Making medical care affordable — The primary steps to making medical care affordable involve eliminating Certificate of Need laws and encouraging transparency in insurance payments. Getting rid of CON laws would allow enterprises such as the Surgery Center of Oklahoma to flourish around the country and bring competition back into healthcare. To add impetus to bringing back competition in healthcare, since nonprofit hospitals don’t pay taxes, we might take away “nonprofit” status from hospitals that don’t post cash prices for non-third-party payers, prices commensurate with the lowest amounts hospitals would accept from insurance companies (the logic being that “nonprofit” implies that a business acts in the public good). If given the low end of prices that insurance companies are allowed to pay hospitals, along with HSAs, the great bulk of Americans could relatively easily pay for most medical costs out-of-pocket, and so they would only need health insurance against catastrophic illness or injury, causing premiums and total healthcare costs to plummet. Also, another action that would likely prompt the health insurance industry to cater to consumers would be to eliminate them from any role in the public provision of healthcare — either Medicare or Medicaid policies. (Remember that insurance companies lobbied for ObamaCare because the ACA forced Americans to buy health insurance and it promised guaranteed profits.) Too, the role that the FDA plays should be taken over by a private enterprise akin to Underwriters Laboratory, a global independent safety science company that certifies as safe items such as electronics, and drug patent laws need to be rewritten.
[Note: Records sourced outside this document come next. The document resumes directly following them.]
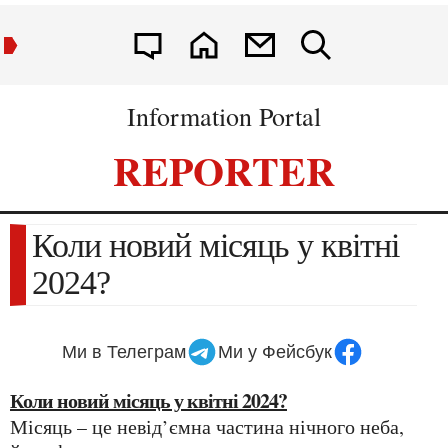
Information Portal
REPORTER
Коли новий місяць у квітні
2024?
Ми в Телеграм
Ми у Фейсбук
Коли новий місяць у квітні 2024?
Місяць – це невід’ємна частина нічного неба,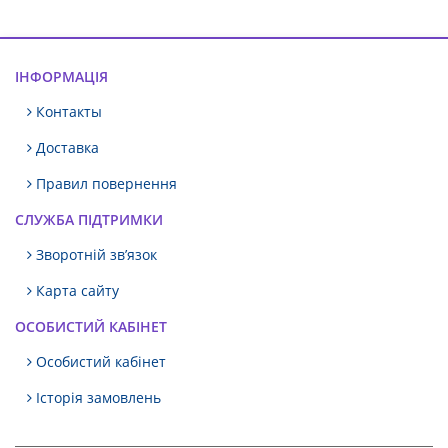
ІНФОРМАЦІЯ
Контакты
Доставка
Правил повернення
СЛУЖБА ПІДТРИМКИ
Зворотній зв’язок
Карта сайту
ОСОБИСТИЙ КАБІНЕТ
Особистий кабінет
Історія замовлень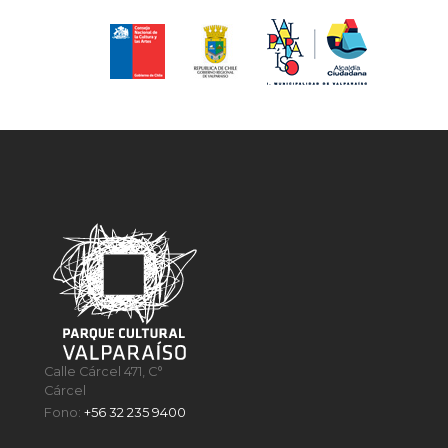
Calle Cárcel 471, C°
Cárcel
Fono:
+56 32 235 9400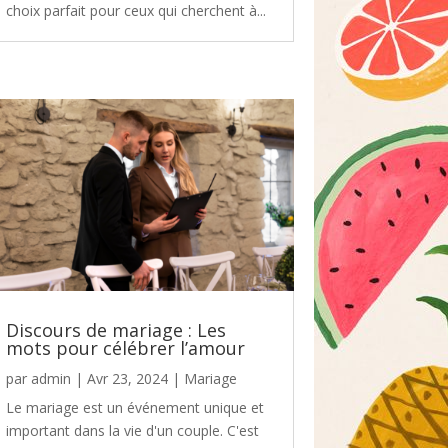
choix parfait pour ceux qui cherchent à...
Discours de mariage : Les
mots pour célébrer l’amour
par
admin
|
Avr 23, 2024
|
Mariage
Le mariage est un événement unique et
important dans la vie d'un couple. C'est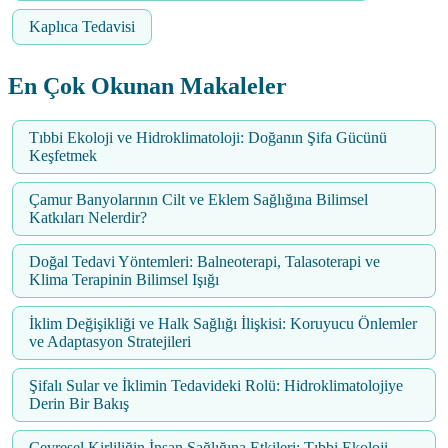
Kaplıca Tedavisi
En Çok Okunan Makaleler
Tıbbi Ekoloji ve Hidroklimatoloji: Doğanın Şifa Gücünü
Keşfetmek
Çamur Banyolarının Cilt ve Eklem Sağlığına Bilimsel
Katkıları Nelerdir?
Doğal Tedavi Yöntemleri: Balneoterapi, Talasoterapi ve
Klima Terapinin Bilimsel Işığı
İklim Değişikliği ve Halk Sağlığı İlişkisi: Koruyucu Önlemler
ve Adaptasyon Stratejileri
Şifalı Sular ve İklimin Tedavideki Rolü: Hidroklimatolojiye
Derin Bir Bakış
Çevresel Kirliliğin İnsan Sağlığına Etkileri: Tıbbi Ekoloji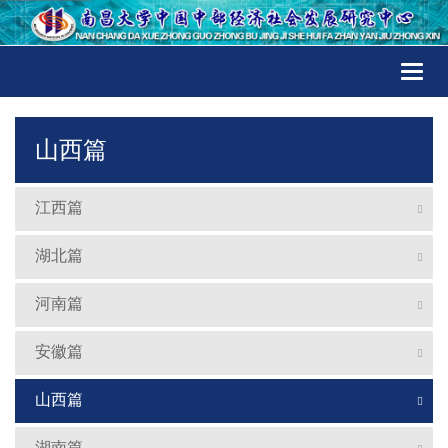
Toggl
naviga
山西篇
江西篇
湖北篇
河南篇
安徽篇
山西篇
湖南篇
Making healthcare accessible by rich and poor alike and eliminating rationing — As was mentioned in previous articles, though governments can nominally provide health insurance, they can’t necessarily provide access to care, so “equal access to healthcare” really means scattered accessibility to treatments that the government makes available, rather than access to treatments patients really want when they want them. If the above changes were made, they would cause healthcare costs to drop drastically and provide a method through tax-law changes and HSAs wherein most everyone could afford care. Furthermore, the dwindling number of primary care doctors needs to be remedied. This can be done by allowing more foreign doctors into the United States (if they pass medical competency tests) and getting the AMA out of certifying medical programs. Every year many students who have passed medical school cannot find a hospital residency program to enroll in — and that’s wrong on every level.

Improving quality and keeping it high — Referencing the Surgery Center of Oklahoma, it should be noted that with a high reliance on cash-paying patients, the Surgery Center is highly motivated to avoid things such as postoperative infections. Its rate is near zero, compared with four to 10 percent in the medical community at large. Not surprisingly in a competitive environment, “quality” is a selling point.

These are just a smattering of the available suggestions to attain as good a healthcare system as possible in an imperfect world. There are many more available from John Goodman with the Independent Institute, Sally Pipes with the Pacific Research Institute, Michael Tanner with the Cato Institute, Robert Moffit with the Center for Health Policy Studies, Steven Trobiani in his book Sustainable Healthcare Reform, Twila Brase with Citizens’ Council for Health Freedom, Robert F. Graboyes’ article “Fortress and Frontier in American Health Care,” and more.